# ..........help



## whitesaint (Jun 19, 2001)

hi everybody, well i'd hate to say this but after buying mac os x and returning it and then buying it again and keeping it this time, i had much crisis going on in the past few weeks.  My room got very wet and i had to switch to an older iMac and now none of my Mac OS X CD's work I have Mac OS X already installed on this computer, however, i don't have the development tools anymore.  Does anyone know where I can get Project Builder and Interface Builder off the web?  Or if anyone is nice enough can anyone send me the applications?  Pllleeasse  help a fellow developer, i want to make mac os x the best OS and i think we all can help eachother out,k any and all responses will be appreciated, thanks


----------



## AdmiralAK (Jun 19, 2001)

Hmmm to believe him or not 

Oh well... dev tools are on apple's developer site @ connect.apple.com 
just go, log in and download em. (139Mb) ...

I got em today and for some reason interface & project builders dont work.  I double click on them but they dont launch!  No icon in the dock, no process, no nothing!  


Oh well..

Admiral


----------



## whitesaint (Jun 20, 2001)

hey admiral thanks for the help, i havnt checked it out yet but im sure it will help me out somewhat.  And also why dont you believe me....?


----------



## AdmiralAK (Jun 20, 2001)

arent u that guy that bought, returned, had probs, rebought, rereturned, hadstill move probs ??? lol 

oh well, best of luck


----------



## endian (Jun 20, 2001)

LOL now his room flooded and destroyed all his CDs. What's next, an alien abduction?

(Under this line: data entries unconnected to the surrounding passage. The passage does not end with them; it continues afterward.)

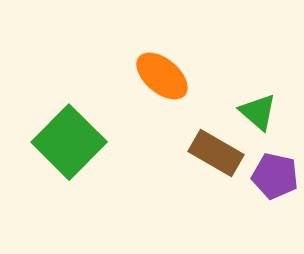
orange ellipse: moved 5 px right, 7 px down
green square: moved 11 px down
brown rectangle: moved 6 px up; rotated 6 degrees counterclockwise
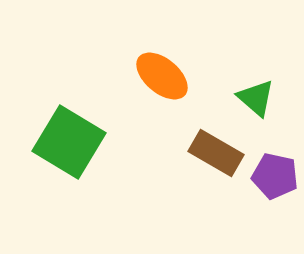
green triangle: moved 2 px left, 14 px up
green square: rotated 14 degrees counterclockwise
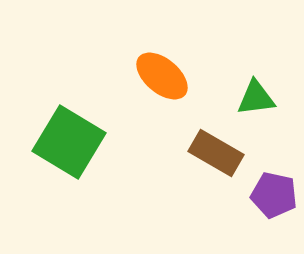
green triangle: rotated 48 degrees counterclockwise
purple pentagon: moved 1 px left, 19 px down
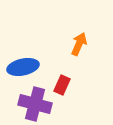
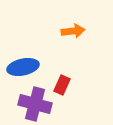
orange arrow: moved 6 px left, 13 px up; rotated 60 degrees clockwise
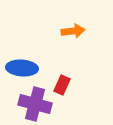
blue ellipse: moved 1 px left, 1 px down; rotated 16 degrees clockwise
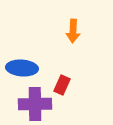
orange arrow: rotated 100 degrees clockwise
purple cross: rotated 16 degrees counterclockwise
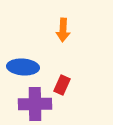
orange arrow: moved 10 px left, 1 px up
blue ellipse: moved 1 px right, 1 px up
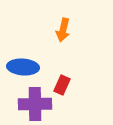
orange arrow: rotated 10 degrees clockwise
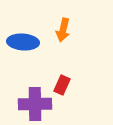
blue ellipse: moved 25 px up
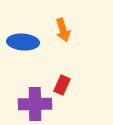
orange arrow: rotated 30 degrees counterclockwise
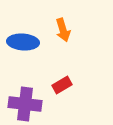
red rectangle: rotated 36 degrees clockwise
purple cross: moved 10 px left; rotated 8 degrees clockwise
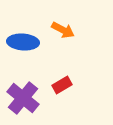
orange arrow: rotated 45 degrees counterclockwise
purple cross: moved 2 px left, 6 px up; rotated 32 degrees clockwise
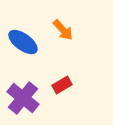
orange arrow: rotated 20 degrees clockwise
blue ellipse: rotated 32 degrees clockwise
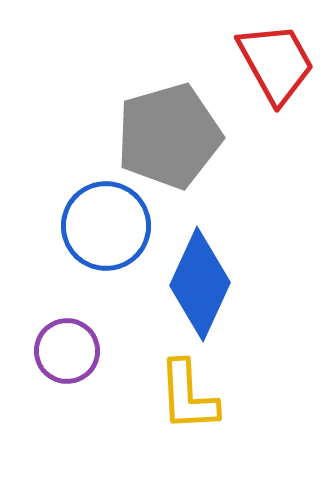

Anyway, I think you have to sign up for an Online ADC membership (free *) in order to be able to download the tools.


----------



## whitesaint (Jun 20, 2001)

hi guys, well actually my room really did get flooded.  And i really do have OS X now.  I already have had an ADC membership for a while now and i just finished downloading it today.  However, there is a slight problem.  My OS X doesn't recognize packages.  Everytime i go to a package it's a folder.  When i open the folder its just like an appcation.  Does anybody know how to make them packages again?  Im still working with Build 4K78 because im on another computer now and would upgrading help?  Any and all feedback would be delicous.  Thanks


----------



## endian (Jun 20, 2001)

delete LSApplications, LSClaimedTypes and LSSchemes from ~/Library/Preferences/


----------



## endian (Jun 20, 2001)

Admiral - did you install the tools on the same volume as OSX? I think they won't run if they aren't.


----------



## AdmiralAK (Jun 20, 2001)

Ah crap!
I did not have enough room in my OS X partition so I installed em on my external firewire HD.  If I have to make the OS X partition bigger...that means...I have to reformat and reparition   (or pull some fancy swap trick!.... definatelly a weekened project!)

Thanks endian 


Admiral


----------



## whitesaint (Jun 20, 2001)

Wow now that's amazing.  Endian i have to give you props for this.  Packages work now.  This was a major help for me because i couldn't update through the software update control panel nor could il install packages.  Now everything is cool back the way it was again, now i just gotta wait for that alien abduction


----------